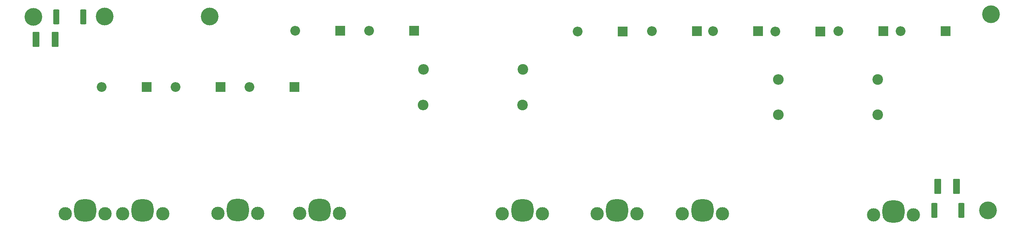
<source format=gbr>
%TF.GenerationSoftware,KiCad,Pcbnew,7.0.7*%
%TF.CreationDate,2024-04-10T14:30:17-07:00*%
%TF.ProjectId,hv-pcb-v1,68762d70-6362-42d7-9631-2e6b69636164,rev?*%
%TF.SameCoordinates,Original*%
%TF.FileFunction,Soldermask,Bot*%
%TF.FilePolarity,Negative*%
%FSLAX46Y46*%
G04 Gerber Fmt 4.6, Leading zero omitted, Abs format (unit mm)*
G04 Created by KiCad (PCBNEW 7.0.7) date 2024-04-10 14:30:17*
%MOMM*%
%LPD*%
G01*
G04 APERTURE LIST*
G04 Aperture macros list*
%AMRoundRect*
0 Rectangle with rounded corners*
0 $1 Rounding radius*
0 $2 $3 $4 $5 $6 $7 $8 $9 X,Y pos of 4 corners*
0 Add a 4 corners polygon primitive as box body*
4,1,4,$2,$3,$4,$5,$6,$7,$8,$9,$2,$3,0*
0 Add four circle primitives for the rounded corners*
1,1,$1+$1,$2,$3*
1,1,$1+$1,$4,$5*
1,1,$1+$1,$6,$7*
1,1,$1+$1,$8,$9*
0 Add four rect primitives between the rounded corners*
20,1,$1+$1,$2,$3,$4,$5,0*
20,1,$1+$1,$4,$5,$6,$7,0*
20,1,$1+$1,$6,$7,$8,$9,0*
20,1,$1+$1,$8,$9,$2,$3,0*%
G04 Aperture macros list end*
%ADD10R,2.200000X2.200000*%
%ADD11O,2.200000X2.200000*%
%ADD12C,3.000000*%
%ADD13RoundRect,1.968504X0.531496X-0.531496X0.531496X0.531496X-0.531496X0.531496X-0.531496X-0.531496X0*%
%ADD14C,4.000000*%
%ADD15C,2.400000*%
%ADD16O,2.400000X2.400000*%
%ADD17RoundRect,0.249999X-0.450001X-1.425001X0.450001X-1.425001X0.450001X1.425001X-0.450001X1.425001X0*%
%ADD18RoundRect,0.250000X-0.537500X-1.450000X0.537500X-1.450000X0.537500X1.450000X-0.537500X1.450000X0*%
%ADD19RoundRect,0.249999X0.450001X1.425001X-0.450001X1.425001X-0.450001X-1.425001X0.450001X-1.425001X0*%
%ADD20RoundRect,0.250000X0.537500X1.450000X-0.537500X1.450000X-0.537500X-1.450000X0.537500X-1.450000X0*%
G04 APERTURE END LIST*
D10*
%TO.C,D8*%
X192971755Y-102959900D03*
D11*
X182811755Y-102959900D03*
%TD*%
D12*
%TO.C,HV3*%
X84870000Y-144107000D03*
X93870000Y-144107000D03*
D13*
X89370000Y-143313000D03*
%TD*%
D12*
%TO.C,HV7*%
X232848755Y-144436900D03*
X241848755Y-144436900D03*
D13*
X237348755Y-143642900D03*
%TD*%
D12*
%TO.C,HV6*%
X189709755Y-144166900D03*
X198709755Y-144166900D03*
D13*
X194209755Y-143372900D03*
%TD*%
D12*
%TO.C,HV1*%
X50369000Y-144145000D03*
X59369000Y-144145000D03*
D13*
X54869000Y-143351000D03*
%TD*%
D14*
%TO.C,J3*%
X82991000Y-99586000D03*
%TD*%
D10*
%TO.C,D4*%
X85446000Y-115519000D03*
D11*
X75286000Y-115519000D03*
%TD*%
D15*
%TO.C,R23*%
X233765000Y-113845000D03*
D16*
X211365000Y-113845000D03*
%TD*%
D15*
%TO.C,R24*%
X153655000Y-111563000D03*
D16*
X131255000Y-111563000D03*
%TD*%
D12*
%TO.C,HV2*%
X63369000Y-144145000D03*
X72369000Y-144145000D03*
D13*
X67869000Y-143351000D03*
%TD*%
D10*
%TO.C,D2*%
X176198755Y-103000900D03*
D11*
X166038755Y-103000900D03*
%TD*%
D12*
%TO.C,HV5*%
X149073000Y-144194000D03*
X158073000Y-144194000D03*
D13*
X153573000Y-143400000D03*
%TD*%
D10*
%TO.C,D1*%
X68733400Y-115519000D03*
D11*
X58573400Y-115519000D03*
%TD*%
D14*
%TO.C,J2*%
X259316955Y-99102900D03*
%TD*%
D10*
%TO.C,D9*%
X206796000Y-102944000D03*
D11*
X196636000Y-102944000D03*
%TD*%
D10*
%TO.C,D3*%
X249068000Y-102939000D03*
D11*
X238908000Y-102939000D03*
%TD*%
D10*
%TO.C,D10*%
X220808000Y-102979000D03*
D11*
X210648000Y-102979000D03*
%TD*%
D10*
%TO.C,D11*%
X235087000Y-102919000D03*
D11*
X224927000Y-102919000D03*
%TD*%
D15*
%TO.C,R22*%
X233765000Y-121795000D03*
D16*
X211365000Y-121795000D03*
%TD*%
D12*
%TO.C,HV4*%
X103279000Y-144074000D03*
X112279000Y-144074000D03*
D13*
X107779000Y-143280000D03*
%TD*%
D15*
%TO.C,R19*%
X153610001Y-119561001D03*
D16*
X131210001Y-119561001D03*
%TD*%
D10*
%TO.C,D6*%
X112438400Y-102825000D03*
D11*
X102278400Y-102825000D03*
%TD*%
D12*
%TO.C,HV8*%
X170460755Y-144154900D03*
X179460755Y-144154900D03*
D13*
X174960755Y-143360900D03*
%TD*%
D10*
%TO.C,D7*%
X129151000Y-102825000D03*
D11*
X118991000Y-102825000D03*
%TD*%
D14*
%TO.C,J1*%
X59253000Y-99585000D03*
%TD*%
D10*
%TO.C,D5*%
X102158600Y-115519000D03*
D11*
X91998600Y-115519000D03*
%TD*%
D17*
%TO.C,R20*%
X246531254Y-143413901D03*
X252631254Y-143413901D03*
%TD*%
D14*
%TO.C,J6*%
X43169000Y-99695503D03*
%TD*%
D18*
%TO.C,C12*%
X247312255Y-137951900D03*
X251587255Y-137951900D03*
%TD*%
D14*
%TO.C,J7*%
X258656755Y-143392900D03*
%TD*%
D19*
%TO.C,R21*%
X54466000Y-99667000D03*
X48366000Y-99667000D03*
%TD*%
D20*
%TO.C,C11*%
X48108500Y-104769000D03*
X43833500Y-104769000D03*
%TD*%
M02*

</source>
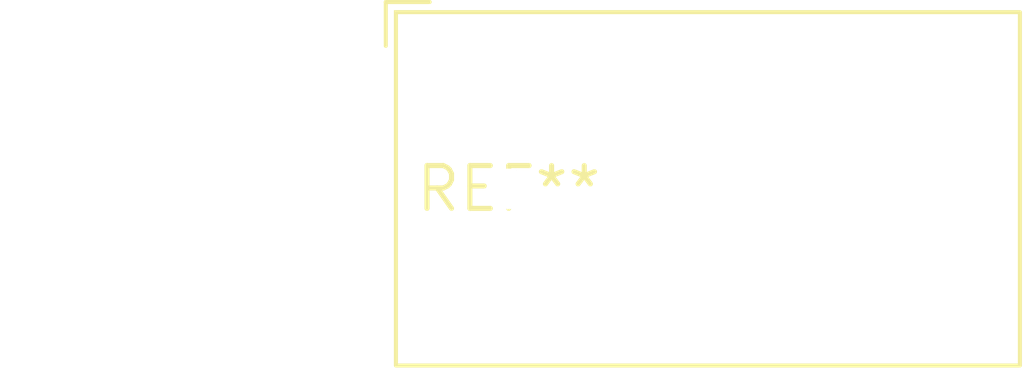
<source format=kicad_pcb>
(kicad_pcb (version 20240108) (generator pcbnew)

  (general
    (thickness 1.6)
  )

  (paper "A4")
  (layers
    (0 "F.Cu" signal)
    (31 "B.Cu" signal)
    (32 "B.Adhes" user "B.Adhesive")
    (33 "F.Adhes" user "F.Adhesive")
    (34 "B.Paste" user)
    (35 "F.Paste" user)
    (36 "B.SilkS" user "B.Silkscreen")
    (37 "F.SilkS" user "F.Silkscreen")
    (38 "B.Mask" user)
    (39 "F.Mask" user)
    (40 "Dwgs.User" user "User.Drawings")
    (41 "Cmts.User" user "User.Comments")
    (42 "Eco1.User" user "User.Eco1")
    (43 "Eco2.User" user "User.Eco2")
    (44 "Edge.Cuts" user)
    (45 "Margin" user)
    (46 "B.CrtYd" user "B.Courtyard")
    (47 "F.CrtYd" user "F.Courtyard")
    (48 "B.Fab" user)
    (49 "F.Fab" user)
    (50 "User.1" user)
    (51 "User.2" user)
    (52 "User.3" user)
    (53 "User.4" user)
    (54 "User.5" user)
    (55 "User.6" user)
    (56 "User.7" user)
    (57 "User.8" user)
    (58 "User.9" user)
  )

  (setup
    (pad_to_mask_clearance 0)
    (pcbplotparams
      (layerselection 0x00010fc_ffffffff)
      (plot_on_all_layers_selection 0x0000000_00000000)
      (disableapertmacros false)
      (usegerberextensions false)
      (usegerberattributes false)
      (usegerberadvancedattributes false)
      (creategerberjobfile false)
      (dashed_line_dash_ratio 12.000000)
      (dashed_line_gap_ratio 3.000000)
      (svgprecision 4)
      (plotframeref false)
      (viasonmask false)
      (mode 1)
      (useauxorigin false)
      (hpglpennumber 1)
      (hpglpenspeed 20)
      (hpglpendiameter 15.000000)
      (dxfpolygonmode false)
      (dxfimperialunits false)
      (dxfusepcbnewfont false)
      (psnegative false)
      (psa4output false)
      (plotreference false)
      (plotvalue false)
      (plotinvisibletext false)
      (sketchpadsonfab false)
      (subtractmaskfromsilk false)
      (outputformat 1)
      (mirror false)
      (drillshape 1)
      (scaleselection 1)
      (outputdirectory "")
    )
  )

  (net 0 "")

  (footprint "Transformer_Zeming_ZMCT103C" (layer "F.Cu") (at 0 0))

)

</source>
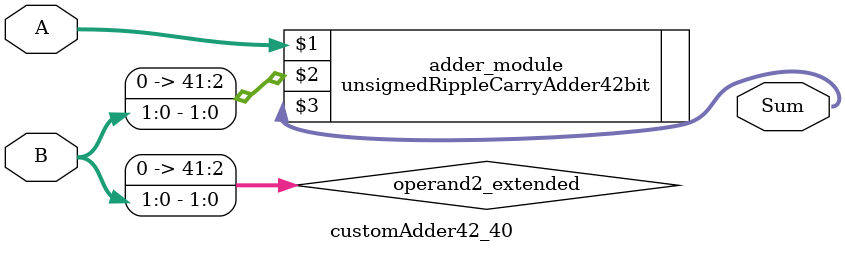
<source format=v>
module customAdder42_40(
                        input [41 : 0] A,
                        input [1 : 0] B,
                        
                        output [42 : 0] Sum
                );

        wire [41 : 0] operand2_extended;
        
        assign operand2_extended =  {40'b0, B};
        
        unsignedRippleCarryAdder42bit adder_module(
            A,
            operand2_extended,
            Sum
        );
        
        endmodule
        
</source>
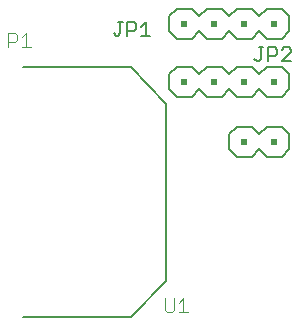
<source format=gto>
G75*
G70*
%OFA0B0*%
%FSLAX24Y24*%
%IPPOS*%
%LPD*%
%AMOC8*
5,1,8,0,0,1.08239X$1,22.5*
%
%ADD10C,0.0050*%
%ADD11C,0.0040*%
%ADD12C,0.0080*%
%ADD13R,0.0200X0.0200*%
D10*
X001163Y000742D02*
X004785Y000742D01*
X005927Y001962D01*
X005927Y007868D01*
X004785Y009088D01*
X001163Y009088D01*
X004195Y010212D02*
X004270Y010137D01*
X004345Y010137D01*
X004420Y010212D01*
X004420Y010588D01*
X004345Y010588D02*
X004495Y010588D01*
X004655Y010588D02*
X004881Y010588D01*
X004956Y010513D01*
X004956Y010362D01*
X004881Y010287D01*
X004655Y010287D01*
X004655Y010137D02*
X004655Y010588D01*
X005116Y010438D02*
X005266Y010588D01*
X005266Y010137D01*
X005116Y010137D02*
X005416Y010137D01*
X008892Y009374D02*
X008967Y009299D01*
X009042Y009299D01*
X009117Y009374D01*
X009117Y009749D01*
X009042Y009749D02*
X009192Y009749D01*
X009352Y009749D02*
X009578Y009749D01*
X009653Y009674D01*
X009653Y009524D01*
X009578Y009449D01*
X009352Y009449D01*
X009352Y009299D02*
X009352Y009749D01*
X009813Y009674D02*
X009888Y009749D01*
X010038Y009749D01*
X010113Y009674D01*
X010113Y009599D01*
X009813Y009299D01*
X010113Y009299D01*
D11*
X006514Y001376D02*
X006514Y000915D01*
X006667Y000915D02*
X006360Y000915D01*
X006207Y000992D02*
X006207Y001376D01*
X006360Y001222D02*
X006514Y001376D01*
X006207Y000992D02*
X006130Y000915D01*
X005977Y000915D01*
X005900Y000992D01*
X005900Y001376D01*
X001435Y009774D02*
X001128Y009774D01*
X001281Y009774D02*
X001281Y010234D01*
X001128Y010080D01*
X000974Y010004D02*
X000974Y010157D01*
X000897Y010234D01*
X000667Y010234D01*
X000667Y009774D01*
X000667Y009927D02*
X000897Y009927D01*
X000974Y010004D01*
D12*
X006049Y010283D02*
X006049Y010783D01*
X006299Y011033D01*
X006799Y011033D01*
X007049Y010783D01*
X007299Y011033D01*
X007799Y011033D01*
X008049Y010783D01*
X008299Y011033D01*
X008799Y011033D01*
X009049Y010783D01*
X009299Y011033D01*
X009799Y011033D01*
X010049Y010783D01*
X010049Y010283D01*
X009799Y010033D01*
X009299Y010033D01*
X009049Y010283D01*
X008799Y010033D01*
X008299Y010033D01*
X008049Y010283D01*
X007799Y010033D01*
X007299Y010033D01*
X007049Y010283D01*
X006799Y010033D01*
X006299Y010033D01*
X006049Y010283D01*
X006299Y009104D02*
X006799Y009104D01*
X007049Y008854D01*
X007299Y009104D01*
X007799Y009104D01*
X008049Y008854D01*
X008299Y009104D01*
X008799Y009104D01*
X009049Y008854D01*
X009299Y009104D01*
X009799Y009104D01*
X010049Y008854D01*
X010049Y008354D01*
X009799Y008104D01*
X009299Y008104D01*
X009049Y008354D01*
X008799Y008104D01*
X008299Y008104D01*
X008049Y008354D01*
X007799Y008104D01*
X007299Y008104D01*
X007049Y008354D01*
X006799Y008104D01*
X006299Y008104D01*
X006049Y008354D01*
X006049Y008854D01*
X006299Y009104D01*
X008299Y007096D02*
X008049Y006846D01*
X008049Y006346D01*
X008299Y006096D01*
X008799Y006096D01*
X009049Y006346D01*
X009299Y006096D01*
X009799Y006096D01*
X010049Y006346D01*
X010049Y006846D01*
X009799Y007096D01*
X009299Y007096D01*
X009049Y006846D01*
X008799Y007096D01*
X008299Y007096D01*
D13*
X008549Y006596D03*
X009549Y006596D03*
X009549Y008604D03*
X008549Y008604D03*
X007549Y008604D03*
X006549Y008604D03*
X006549Y010533D03*
X007549Y010533D03*
X008549Y010533D03*
X009549Y010533D03*
M02*

</source>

The task: Go through the records above and, whenever a line includes the word "Courtyard", copy it.

Result for this task:
    (46 "B.CrtYd" user "B.Courtyard")
    (47 "F.CrtYd" user "F.Courtyard")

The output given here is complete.